What the task requires: Repeat exactly, and only, the lines from the one containing "В зависимост от" through the last line of the data below.

Dataset content:
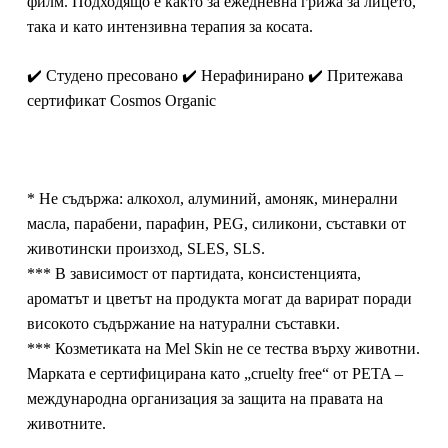
филм. Подходящо е както за ежедневна грижа за лицето,
така и като интензивна терапия за косата.
✔️ Студено пресовано ✔️ Нерафинирано ✔️ Притежава
сертификат Cosmos Organic
* Не съдържа: алкохол, алуминий, амоняк, минерални
масла, парабени, парафин, PEG, силикони, съставки от
животински произход, SLES, SLS.
*** В зависимост от партидата, консистенцията,
ароматът и цветът на продукта могат да варират поради
високото съдържание на натурални съставки.
*** Козметиката на
Mel Skin
не се тества върху животни.
Марката е сертифицирана като „cruelty free“ от PETA –
международна организация за защита на правата на
животните.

Your response:
*** В зависимост от партидата, консистенцията,
ароматът и цветът на продукта могат да варират поради
високото съдържание на натурални съставки.
*** Козметиката на
Mel Skin
не се тества върху животни.
Марката е сертифицирана като „cruelty free“ от PETA –
международна организация за защита на правата на
животните.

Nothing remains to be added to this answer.